A gunshot sounds and Bonnie (Samantha Jane Polay) sits bolt upright in bed. It's still the middle of the night - has she been dreaming? Not being able to get back to sleep right away, she heads for the kitchen and fetches a carton of milk from the refrigerator, but is startled by the figure seated behind her. Suddenly, Bonnie is set upon by a woman hidden in the shadows and knocked out cold; when she awakes it's as if she's still in her nightmares and is not waking up...
Written by the Florida-based team of producer/director Alex Ferrari and his co-producer Jorge F. Rodriguez, Broken was obviously intended as a calling card for the film industry, and additionally an attempt to show that independent short films did not have to be two people talking earnestly in a empty room because that's all the budget can afford. Indeed, what they have achieved is undeniably impressive, a slick and glossy twenty minutes of suspense and special effects that could easily be the opening act of an intriguing thriller.
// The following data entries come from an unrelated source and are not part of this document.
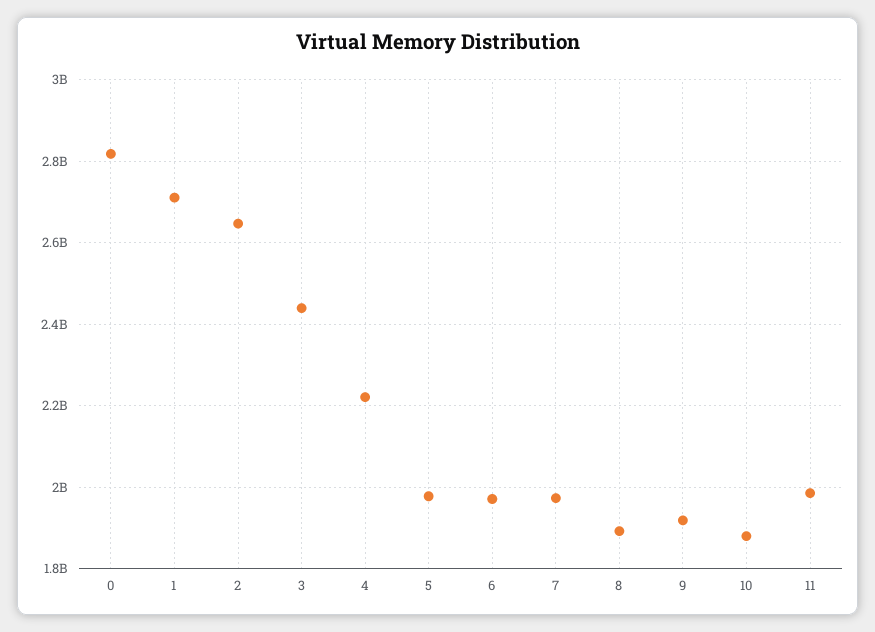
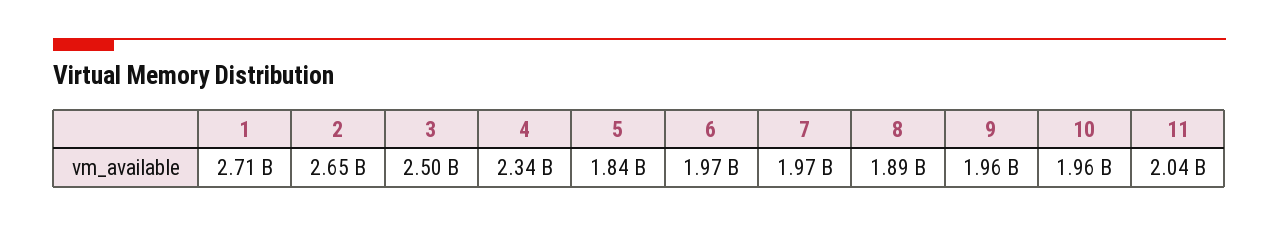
  {
-   "0": 2820000000,
    "1": 2710000000,
    "2": 2650000000,
-   "3": 2440000000,
+   "3": 2500000000,
-   "4": 2220000000,
+   "4": 2340000000,
-   "5": 1980000000,
+   "5": 1840000000,
    "6": 1970000000,
    "7": 1970000000,
    "8": 1890000000,
-   "9": 1920000000,
+   "9": 1960000000,
-   "10": 1880000000,
+   "10": 1960000000,
-   "11": 1980000000
+   "11": 2040000000
  }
When Bonnie comes round she has been strapped to a wheelchair and is being transported to what looks like an underground room. She is then confronted with the harmonica-playing Duncan (Paul Gordon) who seems to know who she is, and asks her if there's anyone present who she recognises. Scanning the faces of Duncan's henchmen, the gagged Bonnie can only shake her head, and be terrified that he will torture her or worse. Information-wise, we're in the same boat as Bonnie, as we are aware of only what little she has seen.
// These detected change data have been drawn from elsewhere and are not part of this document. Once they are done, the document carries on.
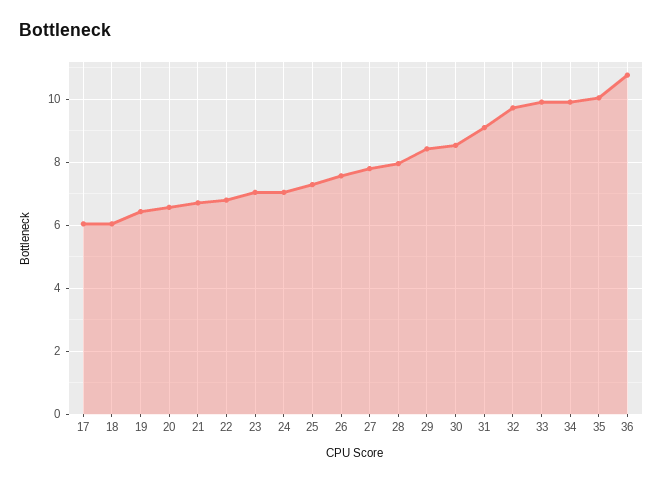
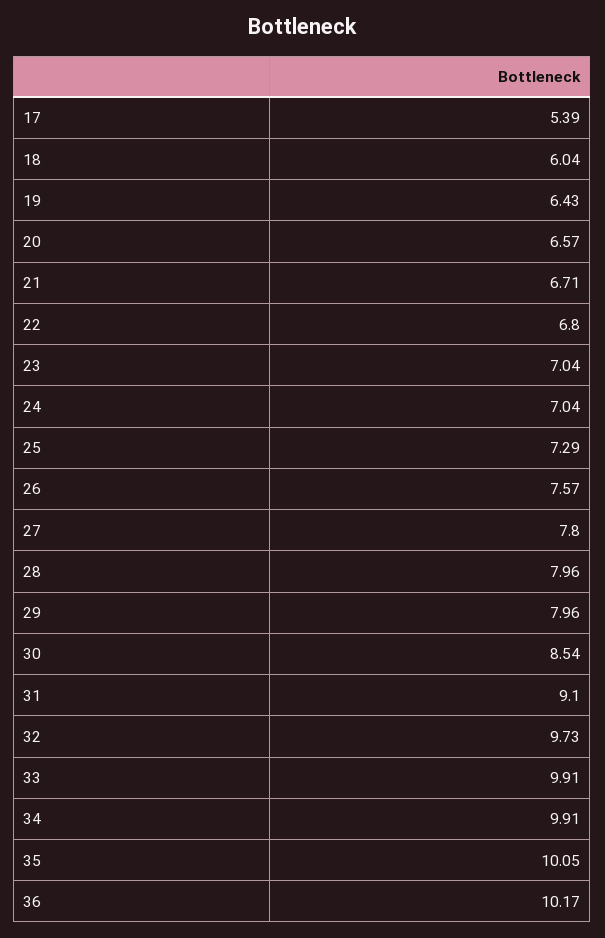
  {
-   "17": 6,
+   "17": 5.39,
    "18": 6.04,
    "19": 6.43,
    "20": 6.57,
    "21": 6.71,
    "22": 6.8,
    "23": 7.04,
    "24": 7.04,
    "25": 7.29,
    "26": 7.57,
    "27": 7.8,
    "28": 7.96,
-   "29": 8.4,
+   "29": 7.96,
    "30": 8.54,
    "31": 9.1,
    "32": 9.73,
    "33": 9.91,
    "34": 9.91,
    "35": 10.05,
-   "36": 10.8
+   "36": 10.17
  }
Bonnie is interrogated in an "I'm not going to tell you what's going on" kind of way, which keeps us in the dark but it would have made the plot a lot more obvious if Duncan would just explain himself. We're not sure what the point of any of it is, yet for the short running time this does not become enough of a consideration to be a drawback, especially as there's a ninja-type figure with a big gun skulking around in the shadows, apparently unbeknownst to the kidnappers.
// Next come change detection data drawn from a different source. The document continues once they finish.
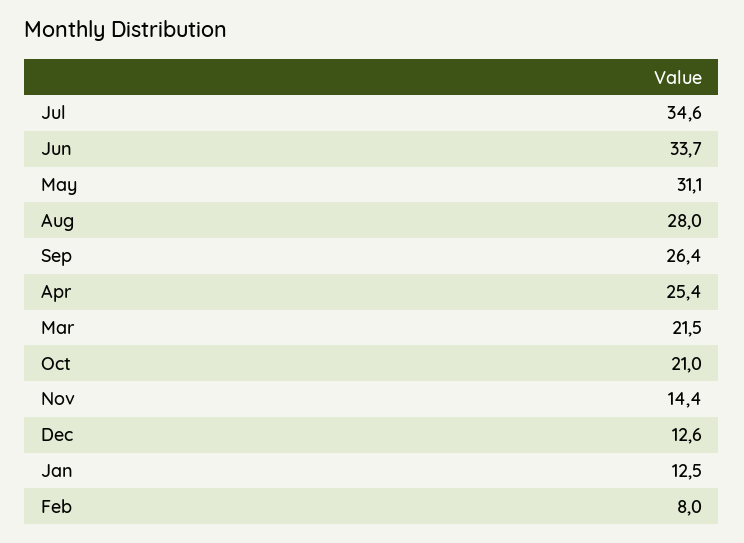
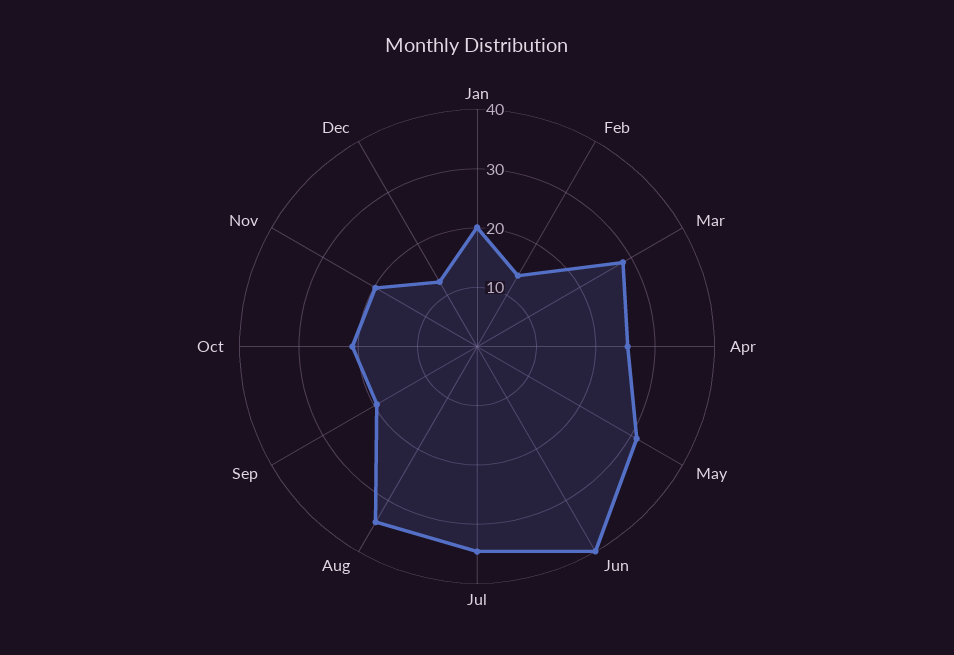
  {
    "Jul": 34.6,
-   "Jun": 33.7,
+   "Jun": 40,
    "May": 31.1,
-   "Aug": 28,
+   "Aug": 34,
-   "Sep": 26.4,
+   "Sep": 20,
    "Apr": 25.4,
-   "Mar": 21.5,
+   "Mar": 28,
    "Oct": 21,
-   "Nov": 14.4,
+   "Nov": 20,
    "Dec": 12.6,
-   "Jan": 12.5,
+   "Jan": 20,
-   "Feb": 8
+   "Feb": 14
  }

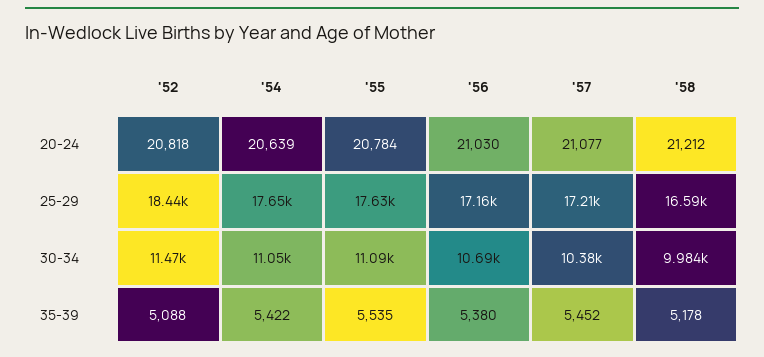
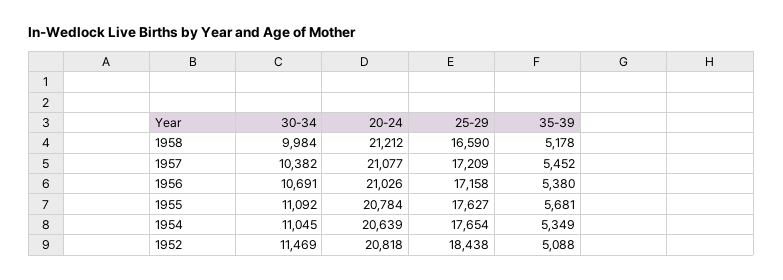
  {
    "'52": {
      "20-24": 20818,
      "25-29": 18438,
      "30-34": 11469,
      "35-39": 5088
    },
    "'54": {
      "20-24": 20639,
      "25-29": 17654,
      "30-34": 11045,
-     "35-39": 5422
+     "35-39": 5349
    },
    "'55": {
      "20-24": 20784,
      "25-29": 17627,
      "30-34": 11092,
-     "35-39": 5535
+     "35-39": 5681
    },
    "'56": {
-     "20-24": 21030,
+     "20-24": 21026,
      "25-29": 17158,
      "30-34": 10691,
      "35-39": 5380
    },
    "'57": {
      "20-24": 21077,
      "25-29": 17209,
      "30-34": 10382,
      "35-39": 5452
    },
    "'58": {
      "20-24": 21212,
      "25-29": 16590,
      "30-34": 9984,
      "35-39": 5178
    }
  }

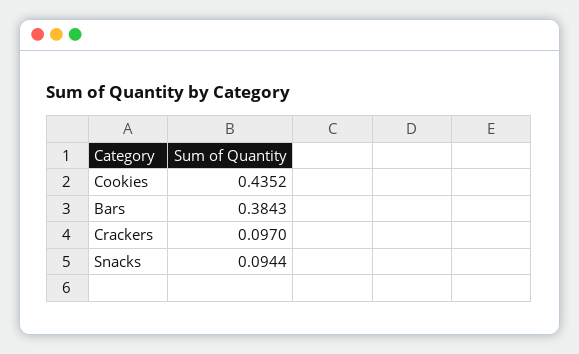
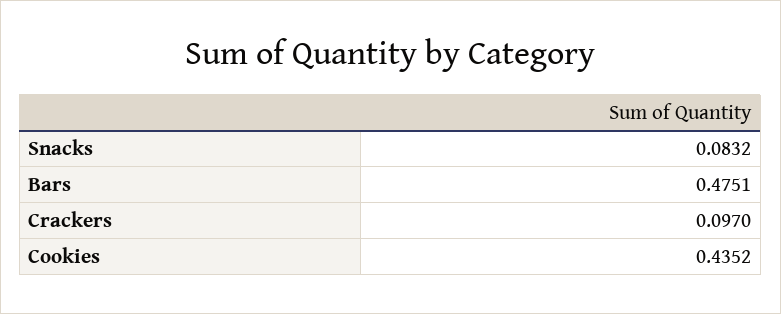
  {
    "Cookies": 0.4352,
-   "Bars": 0.3843,
+   "Bars": 0.4751,
    "Crackers": 0.097,
-   "Snacks": 0.0944
+   "Snacks": 0.0832
  }

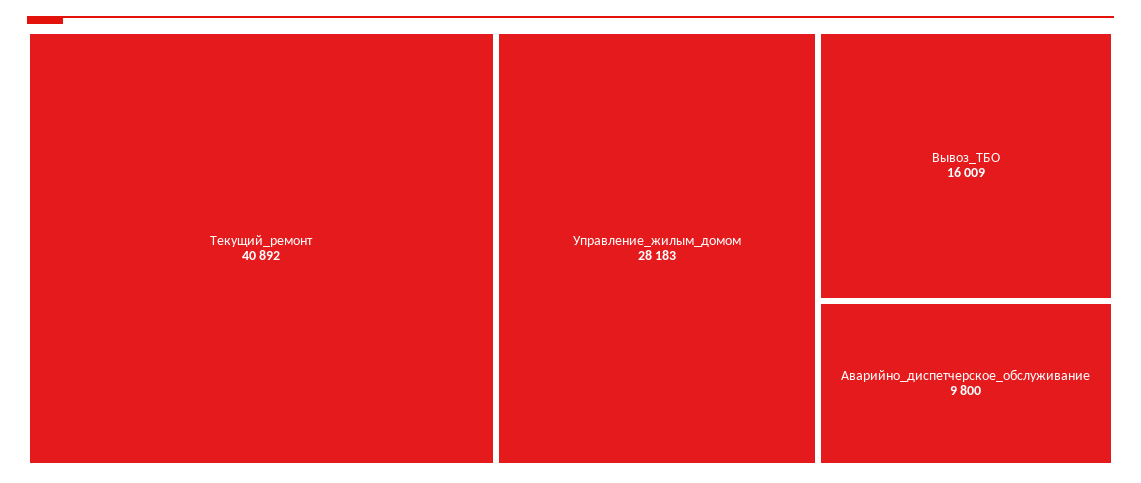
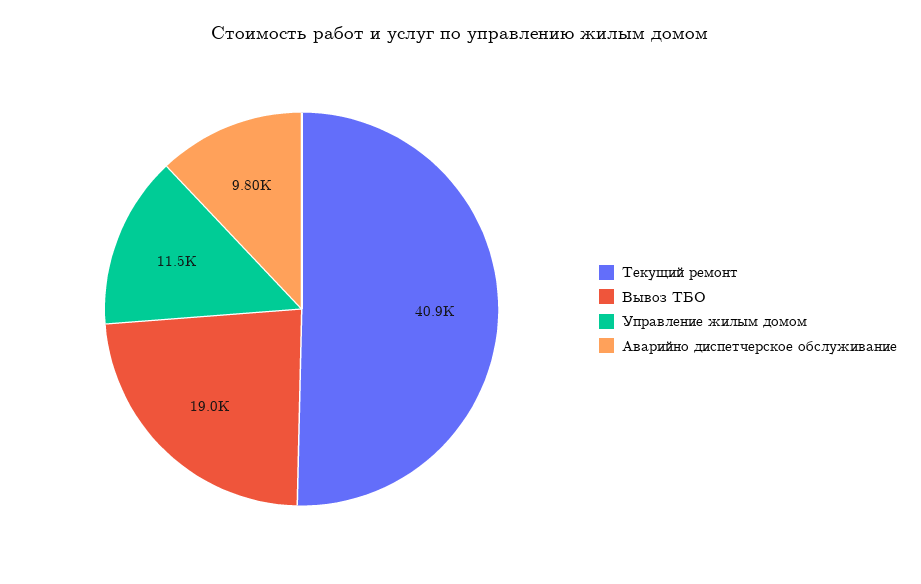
  {
    "Текущий_ремонт": 40892,
-   "Управление_жилым_домом": 28183,
+   "Управление_жилым_домом": 11500,
-   "Вывоз_ТБО": 16009,
+   "Вывоз_ТБО": 19000,
    "Аварийно_диспетчерское_обслуживание": 9800
  }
What does let the film down is its ending, which veers dangerously close to the dreaded "and then she woke up and it was all a dream" territory, but the bursts of action compensate as Bonnie is saved from Duncan's sly blether and weapons (he also shoots a henchman dead for interrupting him in true chief villain style) with tense fashion. What Broken does do is whet your appetite for more, posing questions such as, why do Bonnie's eyes glow blue when she's riled? It's tricky for film makers to keep so much from the audience and still hold their interest, but they manage it here. However, its frustrations could be remedied with a feature length version, which is unsurprisingly what was planned. Music by Mark Roumelis.